Maricopa County maintains AAA bond rating

The credit rating agency Fitch Ratings Inc., has affirmed Maricopa County’s AAA bond rating, saying county management has used “strong and historically prudent fiscal practices” that ensure “an exceptionally strong level of financial resilience throughout the economic cycle,” according to a press release from the county.

Among the reasons listed for Maricopa County’s high rating: a moderate long-term liability burden; a growing, diverse economy that is expected to create additional revenue; a historically robust reserve cushion; and financial flexibility stemming, in part, from the county’s practice of taxing below maximum allowable rates, according to the release.

Denny Barney represents District 1 on the Maricopa County Board of Supervisors. (Courtesy of Maricopa County)

“This rating is a point of pride for all of us on the board,” Board of Supervisors Chairman Denny Barney, District 1, said in the release.  “It means we’re doing the job we were elected to do: managing taxpayer resources wisely and ensuring that the county is in good financial shape, regardless of economic conditions.”

In a county growing so rapidly, a high bond rating means faster response to the increased demand for services, all at a lower cost to taxpayers.  This rating allows Maricopa County to do more with fewer tax dollars because county bonds can be issued at lower interest rates, according to the release.

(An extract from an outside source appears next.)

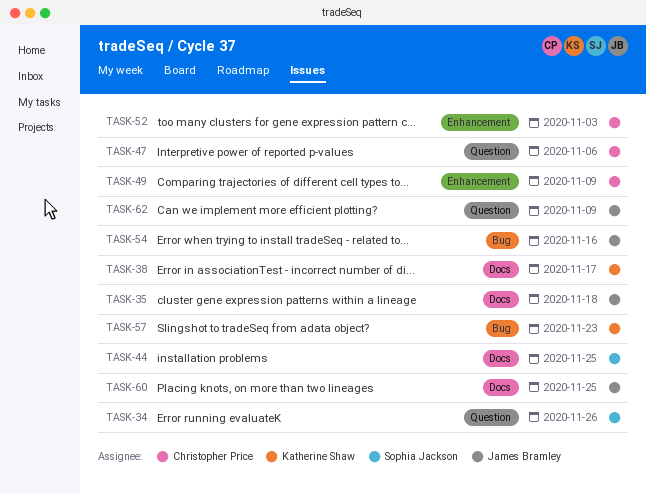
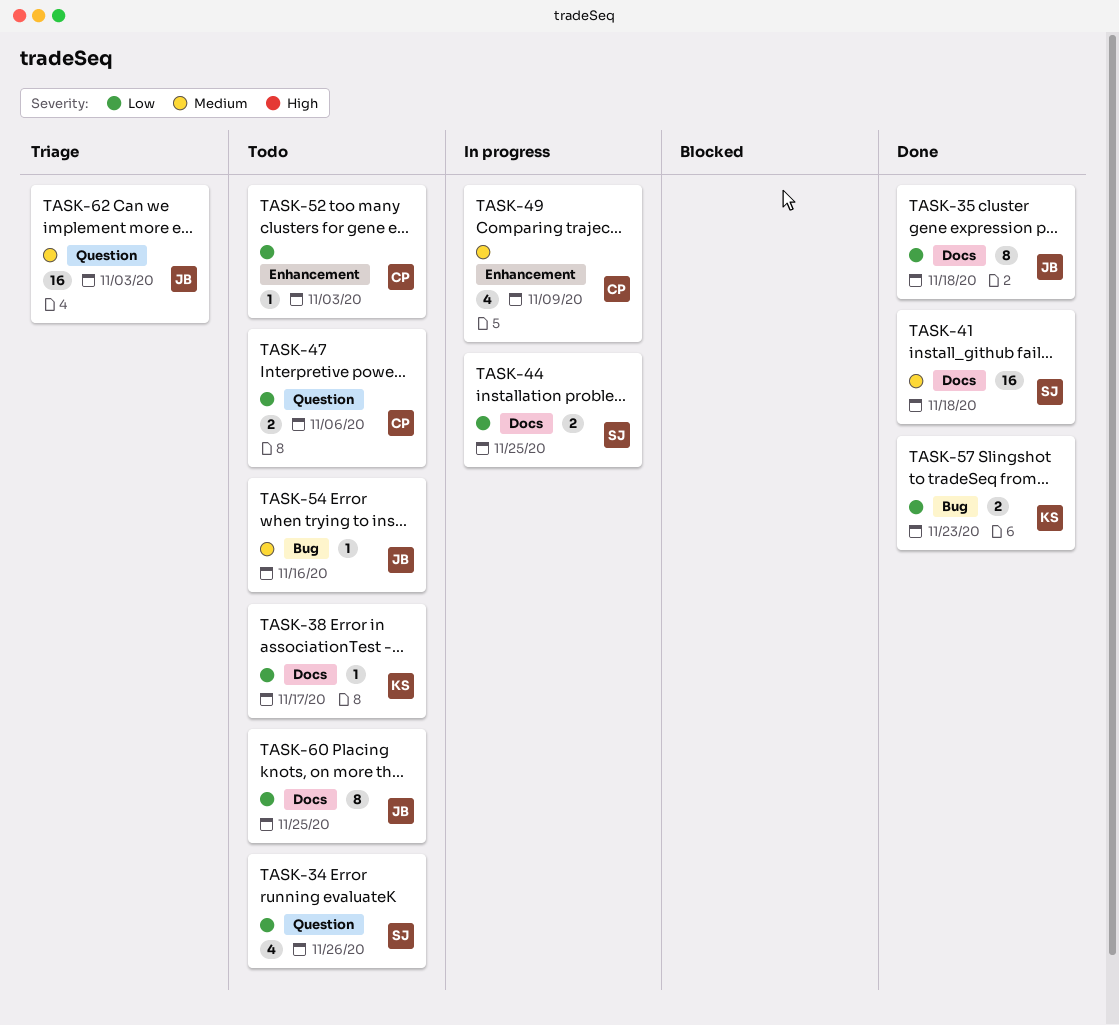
TASK-41: none -> present
TASK-62, due: Nov 9 -> Nov 3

“Maricopa County has a rich history of fiscal responsibility, and I intend to continue down that path as chairman,” Chairman Barney said.  “By planning for worst case scenarios and making smart, targeted investments that we know we can afford, we’ll ensure we are competitive in the short term and flexible in the long-term.”

Background

Fitch Ratings issues two different ratings to government entities such as Maricopa County.  The long-term issuer default rating applies to situations in which the county is considering voter-approved, or General Obligation, debt.  Maricopa County’s IDR is AAA, the highest possible.  The second rating concerns certificates of participation.  These are county loans that are annually appropriated.  Maricopa County had $185.6 million COP’s, series 2015, and these were rated AA+, the highest possible COP rating.